La première, indispensable, consiste à toiletter un certain nombre de textes existants pour
mieux préciser leur application aux relations interentreprises industrielles (médiation, acceptation du
sous-traitant, contrat écrit, rupture du contrat, clause de réserve de propriété (CRP), prix des matières
premières, procédures collectives, garantie du sous-traitant, propriété industrielle, ...). Il faut également établir une présomption d'acceptation du sous-traitant chaque fois que le maître de l'ouvrage
ne peut pas ne pas le connaître (ancienneté des relations commerciales, participation à un système technique stable, par ex.) pour lui permettre une action directe en paiement. Il faudrait éventuellement
compléter le dispositif actuel par des sanctions appropriées.
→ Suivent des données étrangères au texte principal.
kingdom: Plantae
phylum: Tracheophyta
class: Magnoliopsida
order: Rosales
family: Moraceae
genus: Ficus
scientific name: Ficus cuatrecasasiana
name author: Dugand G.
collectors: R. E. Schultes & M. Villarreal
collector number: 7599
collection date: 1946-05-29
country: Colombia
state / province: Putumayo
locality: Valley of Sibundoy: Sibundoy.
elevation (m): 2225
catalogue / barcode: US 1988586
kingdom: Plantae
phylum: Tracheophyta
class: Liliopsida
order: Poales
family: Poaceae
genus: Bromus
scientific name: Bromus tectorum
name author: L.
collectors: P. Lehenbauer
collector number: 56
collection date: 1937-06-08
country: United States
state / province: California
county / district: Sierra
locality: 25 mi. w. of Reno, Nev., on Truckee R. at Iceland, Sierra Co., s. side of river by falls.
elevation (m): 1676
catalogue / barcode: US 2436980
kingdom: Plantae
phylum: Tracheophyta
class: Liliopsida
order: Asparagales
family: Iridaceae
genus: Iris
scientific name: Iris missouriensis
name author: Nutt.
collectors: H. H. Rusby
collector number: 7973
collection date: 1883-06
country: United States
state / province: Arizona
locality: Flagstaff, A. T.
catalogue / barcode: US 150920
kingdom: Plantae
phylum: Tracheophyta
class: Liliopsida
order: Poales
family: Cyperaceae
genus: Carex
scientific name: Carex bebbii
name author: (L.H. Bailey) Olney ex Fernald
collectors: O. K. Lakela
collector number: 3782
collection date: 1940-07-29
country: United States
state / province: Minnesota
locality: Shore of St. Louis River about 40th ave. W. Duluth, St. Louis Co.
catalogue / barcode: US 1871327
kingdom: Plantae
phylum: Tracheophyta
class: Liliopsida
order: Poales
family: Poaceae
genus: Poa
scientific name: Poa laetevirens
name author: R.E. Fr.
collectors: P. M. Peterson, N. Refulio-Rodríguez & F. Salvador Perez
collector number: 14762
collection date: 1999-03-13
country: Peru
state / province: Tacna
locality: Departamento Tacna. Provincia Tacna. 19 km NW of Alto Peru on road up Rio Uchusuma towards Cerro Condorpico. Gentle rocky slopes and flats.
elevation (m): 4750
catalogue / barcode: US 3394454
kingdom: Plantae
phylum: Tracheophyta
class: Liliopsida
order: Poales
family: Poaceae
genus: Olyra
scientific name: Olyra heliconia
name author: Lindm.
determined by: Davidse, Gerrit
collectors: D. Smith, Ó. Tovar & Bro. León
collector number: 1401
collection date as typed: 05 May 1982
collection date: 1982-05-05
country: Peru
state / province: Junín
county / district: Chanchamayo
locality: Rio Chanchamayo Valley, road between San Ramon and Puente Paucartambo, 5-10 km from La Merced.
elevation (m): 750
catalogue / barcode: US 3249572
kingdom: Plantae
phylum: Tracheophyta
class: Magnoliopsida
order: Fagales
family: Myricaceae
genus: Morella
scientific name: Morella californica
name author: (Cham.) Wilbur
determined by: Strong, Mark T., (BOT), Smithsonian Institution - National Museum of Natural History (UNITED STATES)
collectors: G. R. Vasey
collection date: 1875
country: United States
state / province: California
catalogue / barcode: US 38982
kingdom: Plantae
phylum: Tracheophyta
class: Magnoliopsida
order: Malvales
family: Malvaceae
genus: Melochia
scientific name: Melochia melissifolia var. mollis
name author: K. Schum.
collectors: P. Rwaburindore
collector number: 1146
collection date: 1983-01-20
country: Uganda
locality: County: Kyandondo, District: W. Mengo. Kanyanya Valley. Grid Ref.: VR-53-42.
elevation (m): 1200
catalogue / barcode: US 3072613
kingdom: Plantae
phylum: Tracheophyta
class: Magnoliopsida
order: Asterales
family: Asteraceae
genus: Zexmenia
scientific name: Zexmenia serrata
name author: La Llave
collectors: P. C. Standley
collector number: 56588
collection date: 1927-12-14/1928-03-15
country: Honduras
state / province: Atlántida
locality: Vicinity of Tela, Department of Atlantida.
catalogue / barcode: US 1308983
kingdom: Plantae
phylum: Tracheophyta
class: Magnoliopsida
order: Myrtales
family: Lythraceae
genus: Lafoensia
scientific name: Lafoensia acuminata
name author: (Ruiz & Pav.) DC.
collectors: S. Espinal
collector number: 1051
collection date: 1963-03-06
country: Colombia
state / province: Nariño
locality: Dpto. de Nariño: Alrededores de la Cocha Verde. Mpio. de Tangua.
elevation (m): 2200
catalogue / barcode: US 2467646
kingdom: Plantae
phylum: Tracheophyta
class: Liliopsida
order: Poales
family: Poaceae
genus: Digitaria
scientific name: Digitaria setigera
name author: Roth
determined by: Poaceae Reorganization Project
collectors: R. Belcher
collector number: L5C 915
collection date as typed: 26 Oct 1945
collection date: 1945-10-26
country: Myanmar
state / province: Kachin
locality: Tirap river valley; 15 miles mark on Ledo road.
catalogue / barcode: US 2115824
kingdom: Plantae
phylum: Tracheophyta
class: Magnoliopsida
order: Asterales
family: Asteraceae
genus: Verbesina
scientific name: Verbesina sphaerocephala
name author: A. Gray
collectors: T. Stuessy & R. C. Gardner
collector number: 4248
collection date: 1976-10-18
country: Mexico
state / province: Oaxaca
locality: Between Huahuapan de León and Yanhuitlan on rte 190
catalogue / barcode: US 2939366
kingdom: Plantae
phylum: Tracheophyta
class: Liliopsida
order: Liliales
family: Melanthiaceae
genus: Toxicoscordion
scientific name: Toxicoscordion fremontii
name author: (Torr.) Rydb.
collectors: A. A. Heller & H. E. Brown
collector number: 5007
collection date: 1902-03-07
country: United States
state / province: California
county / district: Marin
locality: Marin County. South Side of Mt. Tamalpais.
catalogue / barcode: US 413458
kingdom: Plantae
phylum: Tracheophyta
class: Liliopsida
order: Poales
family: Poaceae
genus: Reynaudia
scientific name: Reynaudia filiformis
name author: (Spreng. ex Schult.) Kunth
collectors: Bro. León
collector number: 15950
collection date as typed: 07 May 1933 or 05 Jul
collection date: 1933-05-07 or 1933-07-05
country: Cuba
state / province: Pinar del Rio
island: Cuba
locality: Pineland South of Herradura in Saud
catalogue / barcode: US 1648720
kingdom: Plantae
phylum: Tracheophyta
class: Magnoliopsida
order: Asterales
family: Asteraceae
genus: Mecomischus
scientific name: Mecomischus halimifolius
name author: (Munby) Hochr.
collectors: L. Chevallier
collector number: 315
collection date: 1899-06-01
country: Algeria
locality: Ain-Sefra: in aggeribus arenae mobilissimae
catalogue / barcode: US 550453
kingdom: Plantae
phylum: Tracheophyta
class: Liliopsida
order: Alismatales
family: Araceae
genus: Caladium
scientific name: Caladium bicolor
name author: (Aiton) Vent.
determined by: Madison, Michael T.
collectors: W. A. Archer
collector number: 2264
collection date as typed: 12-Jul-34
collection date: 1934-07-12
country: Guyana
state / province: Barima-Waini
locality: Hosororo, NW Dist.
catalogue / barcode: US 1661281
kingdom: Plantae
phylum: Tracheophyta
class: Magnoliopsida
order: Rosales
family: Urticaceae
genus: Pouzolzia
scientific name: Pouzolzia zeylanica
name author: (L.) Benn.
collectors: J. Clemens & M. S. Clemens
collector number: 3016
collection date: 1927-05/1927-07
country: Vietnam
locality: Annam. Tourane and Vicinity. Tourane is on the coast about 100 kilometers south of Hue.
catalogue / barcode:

La seconde voie, qui peut se combiner à la première, consisterait à rendre le droit
applicable aux relations interentreprises industrielles plus visible et plus lisible. A cet effet, on pourrait
imaginer, sur le modèle italien, une loi cadre, brève, simple qui définisse les relations interentreprises
industrielles et qui fixe les grandes orientations pour lutter contre les mauvaises pratiques dans ce
domaine. En favorisant l'émergence de CGV type, de contrats type et de dispositifs de médiation
branche par branche, une telle loi apporterait une contribution décisive à la mise en place des filières
stratégiques. Elle pourrait même conduire à la mise en place de conseils des relations interentreprises
dans chaque branche.

Enfin, il ne faut pas pour autant oublier que nous sommes dans une dynamique
européenne. Il conviendrait donc de regarder, ce qui n'a pas été possible dans le délai fixé pour la
remise de ce rapport, ce qu'ont fait ou ce que préparent nos principaux voisins (Allemagne, Italie,
Royaume-Uni, ...), la Commission européenne et le Parlement européen en matière de sous-traitance.
La défense des intérêts de notre industrie exige en effet qu'elle bénéficie d'un cadre juridique
compétitif dans un environnement européen.